WHAT YOU HAVE TO DO: Would you output all the lines below precisely as they stand, leaving each picture out?
EXERCISE INPUTS below:
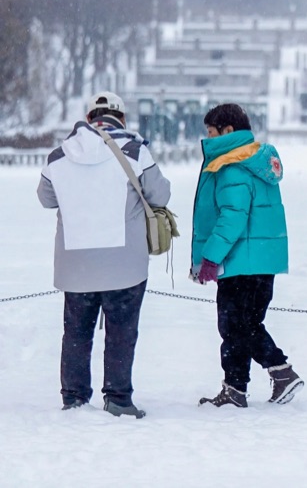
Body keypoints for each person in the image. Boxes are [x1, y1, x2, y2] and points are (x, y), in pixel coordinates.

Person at [37, 91, 172, 418]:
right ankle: (118, 398)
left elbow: (45, 198)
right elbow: (161, 194)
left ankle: (74, 396)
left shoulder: (59, 155)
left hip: (76, 263)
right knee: (122, 332)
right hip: (124, 263)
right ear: (121, 118)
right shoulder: (135, 151)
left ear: (89, 117)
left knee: (76, 333)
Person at [192, 103, 303, 408]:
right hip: (261, 260)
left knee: (238, 327)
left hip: (240, 261)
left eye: (211, 132)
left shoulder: (232, 167)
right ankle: (235, 389)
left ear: (227, 132)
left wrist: (210, 258)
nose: (208, 138)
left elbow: (232, 217)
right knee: (244, 325)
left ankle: (281, 373)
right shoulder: (255, 161)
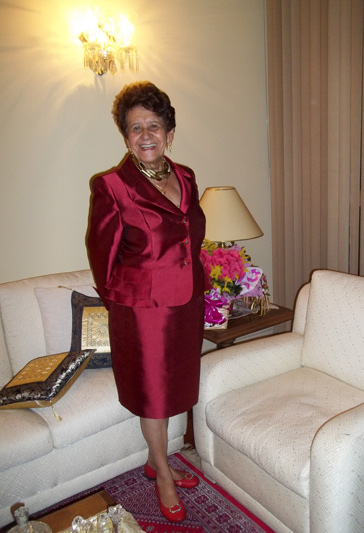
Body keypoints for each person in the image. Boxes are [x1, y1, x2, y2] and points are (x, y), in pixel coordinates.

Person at [86, 81, 206, 523]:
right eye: (135, 127)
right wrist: (123, 304)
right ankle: (163, 476)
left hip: (187, 303)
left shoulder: (186, 176)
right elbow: (101, 254)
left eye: (153, 125)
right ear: (126, 136)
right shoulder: (112, 186)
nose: (145, 135)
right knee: (154, 396)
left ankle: (158, 461)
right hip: (143, 311)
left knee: (177, 390)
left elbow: (190, 236)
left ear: (169, 133)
End of EXERCISE INPUTS.
RESPONSE TO THIS TASK:
Body keypoints for each person in the image. Boxes are [x1, y1, x2, y2] and points are (x, y), in pixel coordinates.

Person at [37, 91, 172, 418]:
right ankle: (118, 398)
left elbow: (45, 198)
right elbow: (161, 194)
left ankle: (74, 396)
left shoulder: (59, 155)
left hip: (76, 263)
right knee: (122, 332)
right hip: (124, 263)
right ear: (121, 118)
right shoulder: (135, 151)
left ear: (89, 117)
left knee: (76, 333)
Person at [192, 103, 303, 408]:
right hip: (261, 260)
left knee: (238, 327)
left hip: (240, 261)
left eye: (211, 132)
left shoulder: (232, 167)
right ankle: (235, 389)
left ear: (227, 132)
left wrist: (210, 258)
nose: (208, 138)
left elbow: (232, 217)
right knee: (244, 325)
left ankle: (281, 373)
right shoulder: (255, 161)
Body keypoints for each person in the image. Boxes are [x1, y1, x2, y2] and points are (x, y), in pixel coordinates.

Person at [86, 81, 206, 523]:
right eye: (135, 127)
right wrist: (123, 304)
right ankle: (163, 476)
left hip: (187, 303)
left shoulder: (186, 176)
right elbow: (101, 254)
left eye: (153, 125)
right ear: (126, 136)
right shoulder: (112, 186)
nose: (145, 135)
right knee: (154, 396)
left ankle: (158, 461)
right hip: (143, 311)
left knee: (177, 390)
left elbow: (190, 236)
left ear: (169, 133)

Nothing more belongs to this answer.